REQUIREMENT: Extract every line from the material below and reproduce each one verbatim, with no changes.

DATA IN THIS EXERCISE:
== == ==
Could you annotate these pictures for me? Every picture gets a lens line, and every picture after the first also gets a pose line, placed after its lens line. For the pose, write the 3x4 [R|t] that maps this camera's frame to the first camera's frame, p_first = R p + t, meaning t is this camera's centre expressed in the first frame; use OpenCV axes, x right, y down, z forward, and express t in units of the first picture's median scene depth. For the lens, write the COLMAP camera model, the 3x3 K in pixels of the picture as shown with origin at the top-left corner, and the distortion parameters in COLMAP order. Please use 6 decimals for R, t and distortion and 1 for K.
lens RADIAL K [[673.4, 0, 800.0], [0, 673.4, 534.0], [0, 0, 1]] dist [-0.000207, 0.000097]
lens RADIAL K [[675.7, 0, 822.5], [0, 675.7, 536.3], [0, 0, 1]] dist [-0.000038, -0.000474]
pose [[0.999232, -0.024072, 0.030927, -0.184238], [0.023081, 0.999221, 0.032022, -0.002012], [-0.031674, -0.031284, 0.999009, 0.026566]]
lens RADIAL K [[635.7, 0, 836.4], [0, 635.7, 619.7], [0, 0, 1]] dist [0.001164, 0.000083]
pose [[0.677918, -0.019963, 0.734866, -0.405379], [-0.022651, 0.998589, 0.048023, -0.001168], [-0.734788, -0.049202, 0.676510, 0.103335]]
== == ==
RESPONSE TO THE TASK:
Could you annotate these pictures for me? Every picture gets a lens line, and every picture after the first also gets a pose line, placed after its lens line. For the pose, write the 3x4 [R|t] that maps this camera's frame to the first camera's frame, p_first = R p + t, meaning t is this camera's centre expressed in the first frame; use OpenCV axes, x right, y down, z forward, and express t in units of the first picture's median scene depth. For the lens, write the COLMAP camera model, the 3x3 K in pixels of the picture as shown with origin at the top-left corner, and the distortion parameters in COLMAP order. Please use 6 decimals for R, t and distortion and 1 for K.
lens RADIAL K [[673.4, 0, 800.0], [0, 673.4, 534.0], [0, 0, 1]] dist [-0.000207, 0.000097]
lens RADIAL K [[675.7, 0, 822.5], [0, 675.7, 536.3], [0, 0, 1]] dist [-0.000038, -0.000474]
pose [[0.999232, -0.024072, 0.030927, -0.184238], [0.023081, 0.999221, 0.032022, -0.002012], [-0.031674, -0.031284, 0.999009, 0.026566]]
lens RADIAL K [[635.7, 0, 836.4], [0, 635.7, 619.7], [0, 0, 1]] dist [0.001164, 0.000083]
pose [[0.677918, -0.019963, 0.734866, -0.405379], [-0.022651, 0.998589, 0.048023, -0.001168], [-0.734788, -0.049202, 0.676510, 0.103335]]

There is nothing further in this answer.